In 2006, he was an assistant coach to Henri Michel for the Ivory Coast national team, for the 2006 Africa Cup of Nations. He returned to Cannes as manager, from 2006 to 2007.

He was appointed as manager of the Benin national team in June 2008. He was sacked in February 2010, along with the rest of the coaching staff. He claimed he was not informed of his sacking by the Benin Football Federation.

In May 2010 he returned as manager of Guinea.

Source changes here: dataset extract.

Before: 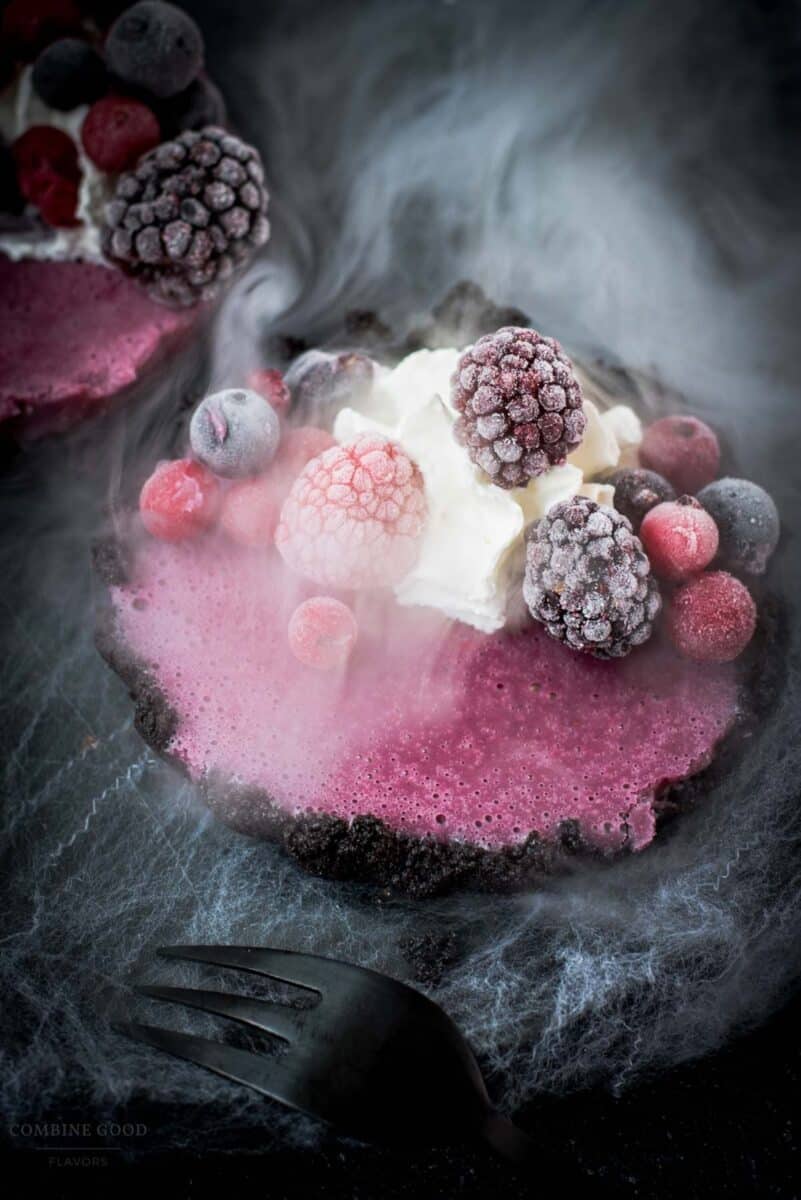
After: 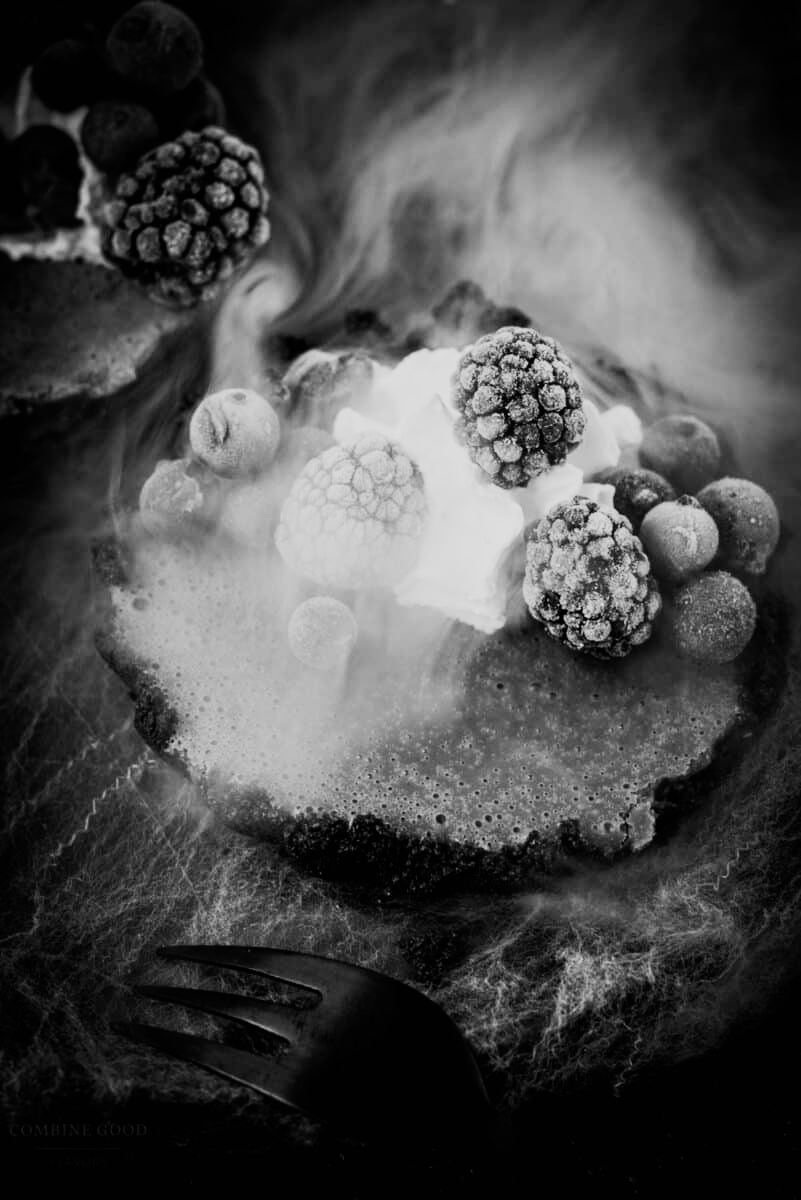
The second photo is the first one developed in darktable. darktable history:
sigmoid: contrast 1.69, skew -0.23, preserve hue 0%, red attenuation 0.1, red rotation 0.035, green attenuation 0.1, green rotation -0.017, blue attenuation 0.15, blue rotation -0.052, base primaries Rec2020
monochrome: a -3.63, b -0.465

After leaving in late 2013, he was re-appointed in February 2014. After taking Guinea to the quarter-finals of the 2015 Africa Cup of Nations, he became manager of the Ivory Coast national team in July 2015.

Dussuyer resigned from his role as Ivory Coast manager after the team failed to reach the quarter-finals of the 2017 Africa Cup of Nations.

In December 2017 he was linked with the vacant Benin national team manager's job. He was appointed to the role in August 2018 and was in charge of Benin at the 2019 Africa Cup of Nations. He was sacked by Benin in June 2021. He again coached the Guinea national team from September 2024 until mid-2025.